La questione della responsabilità nelle operazioni di home banking è disciplinata nel d.lgs. n. 11/2010. Rilevante è in particolare l’art. 12 di detto decreto. L’ordinanza del Tribunale di Grosseto contiene una piccola imprecisione, in quanto fa riferimento a una versione dell’art. 12 ormai non più in vigore: il d.lgs. n. 11/2010, attuativo di normativa comunitaria, è stato modificato a far tempo dal 13 gennaio 2018, ed è in vigore – da allora – una nuova versione.
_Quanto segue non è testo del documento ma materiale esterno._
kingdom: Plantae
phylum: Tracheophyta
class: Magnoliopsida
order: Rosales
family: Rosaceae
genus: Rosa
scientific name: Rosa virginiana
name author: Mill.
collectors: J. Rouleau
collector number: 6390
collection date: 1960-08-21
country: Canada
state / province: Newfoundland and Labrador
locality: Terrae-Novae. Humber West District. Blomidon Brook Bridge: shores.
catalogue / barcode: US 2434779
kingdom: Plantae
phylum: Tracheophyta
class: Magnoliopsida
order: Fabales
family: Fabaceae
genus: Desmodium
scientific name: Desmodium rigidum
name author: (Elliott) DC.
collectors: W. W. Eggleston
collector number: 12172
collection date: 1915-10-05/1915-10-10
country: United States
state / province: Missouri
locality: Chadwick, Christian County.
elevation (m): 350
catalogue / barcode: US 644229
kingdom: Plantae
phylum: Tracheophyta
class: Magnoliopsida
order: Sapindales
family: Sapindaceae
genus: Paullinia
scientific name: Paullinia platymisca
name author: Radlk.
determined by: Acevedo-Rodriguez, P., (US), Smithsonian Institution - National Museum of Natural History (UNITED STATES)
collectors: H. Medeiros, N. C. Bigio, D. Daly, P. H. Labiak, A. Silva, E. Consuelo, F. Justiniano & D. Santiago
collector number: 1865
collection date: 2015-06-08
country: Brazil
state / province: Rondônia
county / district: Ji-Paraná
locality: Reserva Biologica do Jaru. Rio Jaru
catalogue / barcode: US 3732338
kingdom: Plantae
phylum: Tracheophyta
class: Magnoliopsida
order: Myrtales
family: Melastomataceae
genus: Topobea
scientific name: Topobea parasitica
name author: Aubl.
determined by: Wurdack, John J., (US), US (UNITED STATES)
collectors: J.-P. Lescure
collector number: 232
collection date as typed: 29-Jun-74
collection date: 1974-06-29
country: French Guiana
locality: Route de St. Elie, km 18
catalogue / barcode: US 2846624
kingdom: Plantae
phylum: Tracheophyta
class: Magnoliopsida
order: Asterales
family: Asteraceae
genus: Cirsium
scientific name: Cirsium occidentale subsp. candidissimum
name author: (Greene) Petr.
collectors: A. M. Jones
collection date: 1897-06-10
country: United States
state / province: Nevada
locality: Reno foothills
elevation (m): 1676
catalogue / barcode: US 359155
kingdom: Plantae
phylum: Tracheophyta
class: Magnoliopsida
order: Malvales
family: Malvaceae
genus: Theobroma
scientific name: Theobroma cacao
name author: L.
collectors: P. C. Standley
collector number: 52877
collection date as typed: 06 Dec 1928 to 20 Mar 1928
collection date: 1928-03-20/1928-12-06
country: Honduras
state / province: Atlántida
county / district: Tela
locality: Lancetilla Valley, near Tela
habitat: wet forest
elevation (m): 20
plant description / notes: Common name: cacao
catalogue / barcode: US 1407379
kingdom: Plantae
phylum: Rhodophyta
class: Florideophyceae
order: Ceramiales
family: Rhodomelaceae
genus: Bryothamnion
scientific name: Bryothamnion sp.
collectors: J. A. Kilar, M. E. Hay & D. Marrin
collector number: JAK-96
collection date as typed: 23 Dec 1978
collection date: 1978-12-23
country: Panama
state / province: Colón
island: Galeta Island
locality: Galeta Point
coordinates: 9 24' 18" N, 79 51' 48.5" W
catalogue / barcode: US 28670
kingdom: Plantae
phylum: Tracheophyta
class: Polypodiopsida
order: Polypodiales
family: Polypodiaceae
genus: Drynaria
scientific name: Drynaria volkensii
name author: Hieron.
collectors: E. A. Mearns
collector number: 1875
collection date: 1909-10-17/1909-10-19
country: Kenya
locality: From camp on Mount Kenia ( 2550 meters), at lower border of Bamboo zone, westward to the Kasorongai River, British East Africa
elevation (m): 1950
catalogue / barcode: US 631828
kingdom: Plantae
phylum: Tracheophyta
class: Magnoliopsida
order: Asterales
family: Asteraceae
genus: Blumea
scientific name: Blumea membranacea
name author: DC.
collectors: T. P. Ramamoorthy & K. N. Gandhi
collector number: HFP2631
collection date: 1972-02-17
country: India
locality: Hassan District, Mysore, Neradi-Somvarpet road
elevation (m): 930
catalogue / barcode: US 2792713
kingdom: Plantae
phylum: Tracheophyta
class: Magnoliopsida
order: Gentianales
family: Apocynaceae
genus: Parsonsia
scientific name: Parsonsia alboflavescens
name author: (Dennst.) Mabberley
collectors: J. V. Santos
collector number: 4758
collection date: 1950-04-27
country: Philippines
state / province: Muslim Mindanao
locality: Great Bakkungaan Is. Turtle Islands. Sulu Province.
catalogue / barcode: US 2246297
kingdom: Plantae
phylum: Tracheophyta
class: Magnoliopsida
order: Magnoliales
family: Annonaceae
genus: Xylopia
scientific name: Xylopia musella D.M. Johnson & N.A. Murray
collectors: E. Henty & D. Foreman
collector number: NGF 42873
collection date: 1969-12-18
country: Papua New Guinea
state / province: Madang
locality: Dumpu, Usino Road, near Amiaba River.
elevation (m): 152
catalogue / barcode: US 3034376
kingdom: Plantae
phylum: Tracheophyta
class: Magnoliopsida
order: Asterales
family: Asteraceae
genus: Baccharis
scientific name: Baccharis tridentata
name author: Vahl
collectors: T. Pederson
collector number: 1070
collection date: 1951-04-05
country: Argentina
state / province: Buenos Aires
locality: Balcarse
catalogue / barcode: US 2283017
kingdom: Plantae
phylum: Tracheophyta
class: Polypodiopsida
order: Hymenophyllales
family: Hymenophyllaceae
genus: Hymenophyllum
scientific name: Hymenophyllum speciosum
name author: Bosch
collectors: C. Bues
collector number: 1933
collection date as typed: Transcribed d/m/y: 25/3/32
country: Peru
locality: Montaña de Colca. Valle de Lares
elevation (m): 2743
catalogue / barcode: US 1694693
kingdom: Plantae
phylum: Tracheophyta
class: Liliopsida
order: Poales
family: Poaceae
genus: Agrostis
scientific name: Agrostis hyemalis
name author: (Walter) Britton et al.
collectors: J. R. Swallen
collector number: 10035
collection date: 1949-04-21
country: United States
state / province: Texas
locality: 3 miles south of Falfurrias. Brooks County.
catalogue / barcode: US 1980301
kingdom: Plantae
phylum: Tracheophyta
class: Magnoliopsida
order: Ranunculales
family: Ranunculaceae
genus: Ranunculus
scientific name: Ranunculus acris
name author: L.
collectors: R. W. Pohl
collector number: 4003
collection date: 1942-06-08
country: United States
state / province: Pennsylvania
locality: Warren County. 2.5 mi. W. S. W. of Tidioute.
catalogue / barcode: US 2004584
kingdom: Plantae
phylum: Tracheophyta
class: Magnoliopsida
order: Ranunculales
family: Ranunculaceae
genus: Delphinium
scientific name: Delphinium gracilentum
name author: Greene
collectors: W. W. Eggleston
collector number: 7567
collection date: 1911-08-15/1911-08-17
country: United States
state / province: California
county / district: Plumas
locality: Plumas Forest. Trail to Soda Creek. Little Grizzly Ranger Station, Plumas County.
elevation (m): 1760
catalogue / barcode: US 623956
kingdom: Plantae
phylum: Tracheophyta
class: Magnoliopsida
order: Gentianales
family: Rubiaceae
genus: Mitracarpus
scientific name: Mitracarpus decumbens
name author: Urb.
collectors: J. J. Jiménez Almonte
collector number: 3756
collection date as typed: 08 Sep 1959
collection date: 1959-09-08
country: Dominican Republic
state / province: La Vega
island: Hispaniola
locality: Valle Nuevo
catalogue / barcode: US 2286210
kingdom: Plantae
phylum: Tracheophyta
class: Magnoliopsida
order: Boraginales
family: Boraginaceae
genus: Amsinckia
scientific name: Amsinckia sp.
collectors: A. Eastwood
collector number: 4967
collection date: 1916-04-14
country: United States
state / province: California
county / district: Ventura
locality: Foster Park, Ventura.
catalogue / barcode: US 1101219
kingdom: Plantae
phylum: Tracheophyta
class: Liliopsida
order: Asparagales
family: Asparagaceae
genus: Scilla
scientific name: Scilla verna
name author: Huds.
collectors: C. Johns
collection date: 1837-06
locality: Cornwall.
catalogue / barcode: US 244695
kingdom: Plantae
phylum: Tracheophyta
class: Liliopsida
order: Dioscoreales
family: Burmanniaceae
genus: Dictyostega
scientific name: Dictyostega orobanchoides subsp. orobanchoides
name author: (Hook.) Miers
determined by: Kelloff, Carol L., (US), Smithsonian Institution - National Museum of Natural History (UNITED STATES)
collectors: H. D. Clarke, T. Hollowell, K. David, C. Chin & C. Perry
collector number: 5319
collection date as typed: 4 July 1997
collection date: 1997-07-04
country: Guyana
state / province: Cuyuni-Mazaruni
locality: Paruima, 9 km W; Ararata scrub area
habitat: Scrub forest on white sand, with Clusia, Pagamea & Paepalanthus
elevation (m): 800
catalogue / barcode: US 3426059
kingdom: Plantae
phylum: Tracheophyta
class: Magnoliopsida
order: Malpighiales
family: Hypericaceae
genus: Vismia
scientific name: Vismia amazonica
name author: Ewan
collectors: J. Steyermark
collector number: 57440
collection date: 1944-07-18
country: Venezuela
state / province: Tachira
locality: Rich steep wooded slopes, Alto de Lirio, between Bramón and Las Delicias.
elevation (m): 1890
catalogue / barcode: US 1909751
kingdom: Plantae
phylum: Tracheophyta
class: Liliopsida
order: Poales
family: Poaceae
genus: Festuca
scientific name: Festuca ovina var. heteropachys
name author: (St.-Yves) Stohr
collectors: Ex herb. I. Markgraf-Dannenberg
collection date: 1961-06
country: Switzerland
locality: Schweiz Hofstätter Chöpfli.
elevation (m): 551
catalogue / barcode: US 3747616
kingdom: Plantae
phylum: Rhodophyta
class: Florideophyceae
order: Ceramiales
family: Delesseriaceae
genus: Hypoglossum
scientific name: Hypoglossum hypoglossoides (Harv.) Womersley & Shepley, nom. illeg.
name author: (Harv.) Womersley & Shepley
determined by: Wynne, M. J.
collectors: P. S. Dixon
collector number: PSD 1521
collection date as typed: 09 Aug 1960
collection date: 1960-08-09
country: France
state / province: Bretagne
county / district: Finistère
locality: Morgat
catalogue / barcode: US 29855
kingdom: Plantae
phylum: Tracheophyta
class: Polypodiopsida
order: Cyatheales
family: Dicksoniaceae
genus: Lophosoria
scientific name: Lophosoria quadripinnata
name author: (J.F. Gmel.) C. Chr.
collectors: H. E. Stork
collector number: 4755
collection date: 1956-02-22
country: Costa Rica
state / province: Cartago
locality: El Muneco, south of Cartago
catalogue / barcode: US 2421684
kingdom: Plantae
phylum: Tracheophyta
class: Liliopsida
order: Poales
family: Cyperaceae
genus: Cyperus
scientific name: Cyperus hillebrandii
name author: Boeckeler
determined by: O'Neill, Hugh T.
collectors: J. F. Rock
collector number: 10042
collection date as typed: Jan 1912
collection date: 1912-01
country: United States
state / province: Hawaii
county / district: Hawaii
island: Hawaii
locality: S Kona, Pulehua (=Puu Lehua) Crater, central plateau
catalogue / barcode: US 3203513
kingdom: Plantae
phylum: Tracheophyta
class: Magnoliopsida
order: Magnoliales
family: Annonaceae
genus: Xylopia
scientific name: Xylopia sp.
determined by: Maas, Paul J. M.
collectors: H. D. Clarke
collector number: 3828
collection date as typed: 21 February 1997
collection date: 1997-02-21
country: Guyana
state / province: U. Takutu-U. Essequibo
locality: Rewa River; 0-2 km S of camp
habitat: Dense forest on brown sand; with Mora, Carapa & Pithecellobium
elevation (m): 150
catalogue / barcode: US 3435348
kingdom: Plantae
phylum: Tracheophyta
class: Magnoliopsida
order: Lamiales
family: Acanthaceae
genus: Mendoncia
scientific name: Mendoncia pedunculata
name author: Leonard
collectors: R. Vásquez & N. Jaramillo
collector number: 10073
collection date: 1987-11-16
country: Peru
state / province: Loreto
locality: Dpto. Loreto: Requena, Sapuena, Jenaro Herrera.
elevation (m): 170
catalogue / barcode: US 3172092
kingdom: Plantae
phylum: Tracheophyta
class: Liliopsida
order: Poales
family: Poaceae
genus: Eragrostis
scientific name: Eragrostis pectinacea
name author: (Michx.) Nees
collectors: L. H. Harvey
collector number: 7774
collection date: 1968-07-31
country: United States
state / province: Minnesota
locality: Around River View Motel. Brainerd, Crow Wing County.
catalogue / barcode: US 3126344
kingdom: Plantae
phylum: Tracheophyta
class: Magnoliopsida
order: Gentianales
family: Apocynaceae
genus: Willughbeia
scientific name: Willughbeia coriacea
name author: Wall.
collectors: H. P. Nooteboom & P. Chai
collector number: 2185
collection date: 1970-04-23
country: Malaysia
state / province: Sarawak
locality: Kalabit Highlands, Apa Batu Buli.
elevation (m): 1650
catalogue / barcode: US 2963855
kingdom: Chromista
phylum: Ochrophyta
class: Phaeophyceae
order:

La versione attuale del comma 3 dell’art. 12 del d.lgs. n. 11/2010 prevede che “salvo se abbia agito in modo fraudolento o non abbia adempiuto a uno o più degli obblighi di cui all’articolo 7, con dolo o colpa grave, il pagatore può sopportare, per un importo comunque non superiore a euro 50, la perdita relativa a operazioni di pagamento non autorizzate derivanti dall’utilizzo indebito dello strumento di pagamento conseguente al suo furto, smarrimento o appropriazione indebita”.

La modifica normativa non ha peraltro cambiato la sostanza della questione: in caso di dolo o colpa grave risponde il cliente; negli altri casi (colpa lieve o assenza di colpa del cliente) risponde la banca. Spetta al giudice di merito, di volta in volta, stabilire se vi sia colpa grave o meno. Il Tribunale di Grosseto esclude, nel caso di specie, la colpa grave dei coniugi: l’sms appariva provenire dalla banca e la telefonata appariva provenire dalla banca. Vero è che i coniugi hanno creduto al messaggio e alla telefonata. Tuttavia non possono considerarsi integrati – scrive il giudice grossetano – gli estremi della colpa grave, in quanto queste modalità di truffa – che usano una pluralità di tecniche sofisticate (smishing, vishing e spoofing) – non sono riconoscibili per un utente di media diligenza. In conclusione, il Tribunale di Grosseto condanna la banca a risarcire i correntisti.